Hmmm, I have ad block plus and it's not blocking it.


----------



## Sandfly

larry.gray said:


> Hmmm, I have ad block plus and it's not blocking it.


Mine is adblock plus from Eyeo Gmbh, for internet explorer browser. It is currently enabled in my browser extensions.

Perhaps you are using google chrome?

Well, maybe it's good that you see it, because there might be other crap getting through your blocker. Best to know if this is the case.

I also never see the bullsh*t links posted by -qing (under many names), but I know they are there, because there was a reference to links when I quoted a reply to this fool one time.


----------



## larry.gray

Add block plus in Firefox. I use firefox and chrome based on what works better with different websites. I have ad block plus on both. I've found this one works better in firefox over chrome.

I never use IE - but will use the IE extension in chrome.


----------



## Sandfly

larry.gray said:


> Add block plus in Firefox.
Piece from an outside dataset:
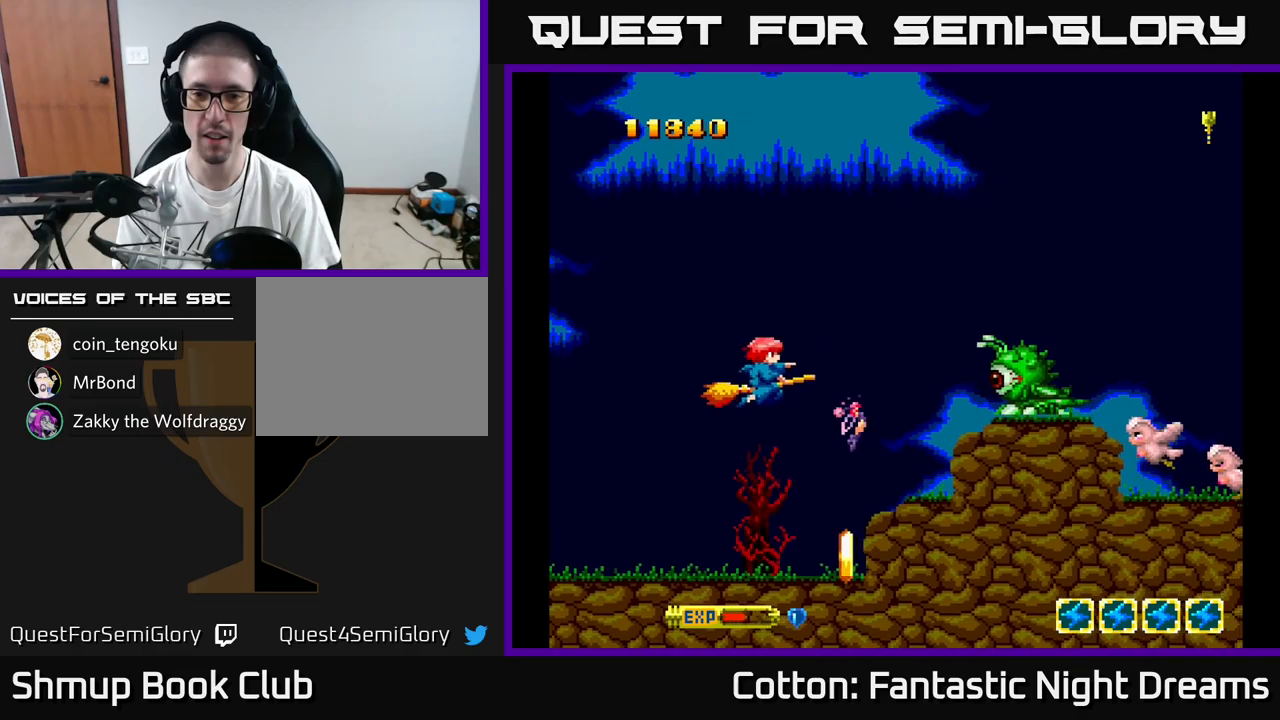
{"buttons": ["B", "Y"], "right_stick": "center", "events": [[33, "DPAD_LEFT", "up"], [283, "DPAD_RIGHT", "down"], [300, "DPAD_UP", "down"], [483, "B", "down"], [483, "DPAD_UP", "up"], [500, "DPAD_RIGHT", "up"]]}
I use firefox and chrome based on what works better with different websites. I have ad block plus on both. I've found this one works better in firefox over chrome.
> 
> I never use IE - but will use the IE extension in chrome.


I would prefer to use chrome, because it's faster, but it never saves my preferences when I close it... so I removed it. A couple of other reasons which I forget.


----------